15.4.10

Dificuldades em arranjar colocação

Por Luísa Pinto, in Jornal Público

Confrontados com lugares mal pagos, ou postos já preenchidos, muitos desesperam. Mas há quem diga que há males que vêm por bem


À saída do Centro de Emprego do Porto, António Silva (nome fictício), 48 anos, desempregado desde Setembro de 2008, está com ar de missão cumprida. Desta vez, só vinha pedir uma declaração para entregar no centro de saúde, para que o filho possa beneficiar da isenção de taxas moderadoras. Era o objectivo que tinha para aquele dia, ele que garante que todos os dias, de manhã, precisa de sair de casa "para fazer alguma coisa".

António parece ter quase a certeza de que, até Outubro de 2011, altura em que terminará o seu direito a subsídio, as suas ocupações serão deste género... rápidas, casuísticas. A não ser que o centro de emprego o convoque para mais sessões de esclarecimento. De formação, já teve. E até aproveitou para terminar o 9.º ano, completando a escolaridade obrigatória que havia interrompido ao sétimo ano. Arranjar emprego até lá é que já não acredita, porque não pretende aceitar propostas em que ficaria a receber de salário menos do que aufere de subsídio. "Estou a receber 700 euros. E o que tem aparecido é para ganhar 400... Não faz sentido", explica. António Silva diz que é preciso fazer contas, e que ele as faz, até porque tem muitas para pagar. "Ainda se o Estado cobrisse os 300 euros em falta, eu iria trabalhar de bom grado...", insiste.
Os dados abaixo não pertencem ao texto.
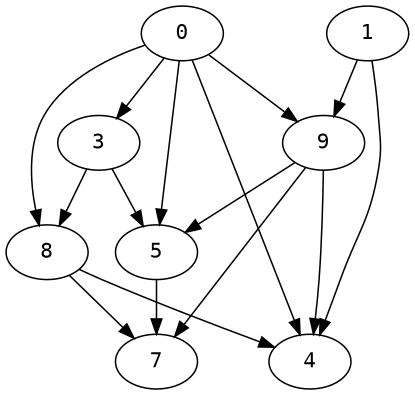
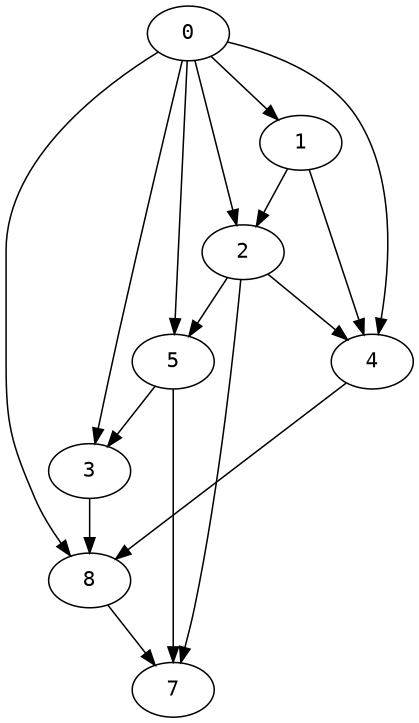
  digraph {
    fontname="DejaVu Sans Mono"
    node [Processor=4 Weight=141 fontname="DejaVu Sans Mono"]
    edge [Weight=8 fontname="DejaVu Sans Mono"]
    5 [Processor=1 Start=217]
    7 [Start=528 Weight=53]
    3 [Processor=2 Start=42 Weight=159]
    n4 [Start=387 label=8]
    1 [Processor=3 Start=38 Weight=88]
    4 [Start=211 Weight=176]
-   2 [Start=35 Weight=176 label=9]
+   2 [Start=35 Weight=176]
    0 [Start=0 Weight=35]
    5 -> 7 [Weight=4]
-   3 -> 5 [Weight=5]
+   5 -> 3 [Weight=5]
    3 -> n4
    n4 -> 7
    1 -> 4 [Weight=10]
    1 -> 2 [Weight=6]
-   n4 -> 4 [Weight=2]
+   4 -> n4 [Weight=2]
    2 -> 5 [Weight=6]
    2 -> 7 [Weight=3]
    2 -> 4
    0 -> 5 [Weight=9]
    0 -> 3 [Weight=7]
    0 -> n4 [Weight=4]
+   0 -> 1 [Weight=3]
    0 -> 4 [Weight=5]
    0 -> 2 [Weight=9]
  }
Sobre a possibilidade de haver alterações em resultado das medidas anunciadas no Pacto de Estabilidade e Crescimento - de impor um tecto às prestações sociais - parece que ainda ninguém ouviu falar. Fernando Monteiro diz que sabe dessa hipótese pelos jornais, mas garante que nunca ninguém lhe falou de nada no centro de emprego, onde está inscrito há já mais de dois anos. "Ainda nem o Governo sabe muito bem o que fazer, que fará esta gente...", conta. Com 48 anos, Fernando Monteiro espera que tenha sido esta a última das romagens àquele centro, e aos muitos outros locais onde foi convocado para assistir a palestras sobre oportunidades de trabalho ou acções de formação ("sobre como escrever um currículo, e outras chachadas que tais"). A partir da próxima semana espera já estar a trabalhar numa empresa sueca radicada em Portugal, e retomar a vida laboral que interrompeu em Julho de 2007. "Mas quem arranjou o trabalho fui eu. Destes senhoras nem uma única proposta de emprego me foi sugerida, nunca!"

Monteiro diz que nunca lhe fizeram uma única proposta, mas também nunca lhe pediram para fazer prova de que estava activamente a procurar colocação. "Isso é outra fantochada." Pedinchar carimbos, ou forjar cartas ao computador... Qualquer um o faz, não serve de nada", insiste. Monteiro era gerente comercial numa empresa em Beja e, garante, ter sido empurrado para "o mundo dos centros de emprego" foi algo que o deixou perturbado. "Não é fácil andar por aqui", sustenta. Antes de Fernando Monteiro, havia saído do centro de emprego uma mulher com cerca de 30 anos: "Peço-lhe desculpa, mas não queria falar sobre este tema. É desesperante."

Maria do Carmo Vilares já passou a fase do desespero. Agora está na fase da ansiedade, na expectativa de saber se lhe aceitam a pré-reforma. Tem 58 anos e uma válvula artificial no coração. Era cozinheira num infantário que fechou há já três anos. "A operação [ao coração] deitou-me abaixo. Lá vou andando, a mostrar os carimbos. Mas até agora nada", conta. No centro de emprego ainda lhe arranjaram duas propostas, para uma cozinha de uma escola, primeiro, e de um hotel, depois. "Mas, cheguei lá e disseram-me que já tinham o lugar ocupado", conta.

Artur Macedo, 28 anos, diz que o facto de a empresa em que trabalhava ter optado por "renovar o stock de pessoal", e não o ter tornado colaborador efectivo quando terminou os três anos de contrato, poderá trazer-lhe a oportunidade de completar a escolaridade obrigatória e de tirar um curso especializado. Inscrito há apenas dois meses, Artur vai agora começar a pôr em prática o plano pessoal de emprego que lhe foi apresentado. "Vou procurar, mostrar carimbos à Junta. Enquanto estiver em formação, para além do subsídio de desemprego recebo um subsídio para alimentação e transportes, e há ainda a possibilidade de me darem uma bolsa para ajudar a pagar a creche do meu filho..." Feitas as contas, não perderá muito poder de compra, e vai aumentar a escolaridade. "Há males que vêm por bem."